And indeed, Berkeley toiled with an almost religious fervor to achieve his art.
And art, it irrefutably remains. Not bad for an uneducated, brash New Yorker
whose stint as a drill sergeant in the army during WWI would become the
inspiration for his second career as a much sought-after Broadway and Hollywood
choreographer. Berkeley’s approach to dance had very little to do with the
dancer as artiste. Some of his harshest critics would also argue it has
absolutely nothing to do with dance - period. But it had everything to do with
the utilization of a dancer’s entire body, often as a mere cog in a great
wheel, performing perfunctory movements, requiring more athleticism than Terpsichorean finesse. Over the years,
some have argued Berkeley had absolutely no talent at all, just a
self-indulgent thirst for industrialized absurdity, making machinery out of the
human form; his camera doing most of the work, his maneuvering minions, just
that – never achieving a level of individuality on those endlessly rotating
platforms and rising staircases to nowhere.

THE EXERCISE:
Extend the passage on Berkeley's choreography, picking up right after its final sentence.

MATERIAL SHOWN:
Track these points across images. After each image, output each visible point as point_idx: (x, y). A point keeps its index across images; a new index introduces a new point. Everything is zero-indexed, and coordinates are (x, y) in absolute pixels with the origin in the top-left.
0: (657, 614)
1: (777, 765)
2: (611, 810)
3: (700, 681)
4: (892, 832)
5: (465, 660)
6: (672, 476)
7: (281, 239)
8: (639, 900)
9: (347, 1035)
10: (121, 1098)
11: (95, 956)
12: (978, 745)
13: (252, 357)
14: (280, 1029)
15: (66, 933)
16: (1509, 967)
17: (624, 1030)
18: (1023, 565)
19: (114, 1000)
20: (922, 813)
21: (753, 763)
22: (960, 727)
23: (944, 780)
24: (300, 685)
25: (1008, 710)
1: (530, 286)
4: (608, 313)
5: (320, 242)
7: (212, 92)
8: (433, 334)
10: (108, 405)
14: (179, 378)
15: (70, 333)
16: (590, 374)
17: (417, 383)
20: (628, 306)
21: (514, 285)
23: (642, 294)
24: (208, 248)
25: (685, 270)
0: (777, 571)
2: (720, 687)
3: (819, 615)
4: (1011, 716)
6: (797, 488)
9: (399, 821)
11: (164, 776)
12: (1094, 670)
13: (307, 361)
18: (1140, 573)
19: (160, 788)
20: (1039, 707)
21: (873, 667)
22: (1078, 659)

TASK OUTPUT:
But Busby
Berkeley never professed himself as a great choreographer. A musical number by
Busby Berkeley is really all about Berkeley’s fascination with form in lieu of
content. His numbers are big – gargantuan, in fact – and mind-boggling in their
intricacies. Other studios, most notably, MGM – and occasionally Paramount –
tried to mimic Berkeley’s style. In fact, MGM quickly snatched up Berkeley’s
contract after Warner dropped him in 1940. But MGM’s glamour and attention paid
to its stars never entirely meshed with Berkeley’s vision of the dancer as
‘extra’. Today, Busby Berkeley is primarily known, beloved, occasionally
reviled, but most often revered for the ten short years he spent on the Warner
back lot. He has been earmarked in the annals of Hollywood history for two
trends; the aforementioned geometric placement of his dancers, and, for his
equally famed and oft copied overhead crane shot. The Berkeley style is as much
an exercise in the proficient micromanagement of a multitude of chorines as a
genuine sense of finding the collective in the individual through Berkeley’s
stunning use of highly stylized camera movements. Much more than superficial
flights into fancy – at the heart of each frothy confection remains a semisweet
center of conformity bordering on the fascistic – a ‘parade of faces’ oddly
alike and indistinguishable.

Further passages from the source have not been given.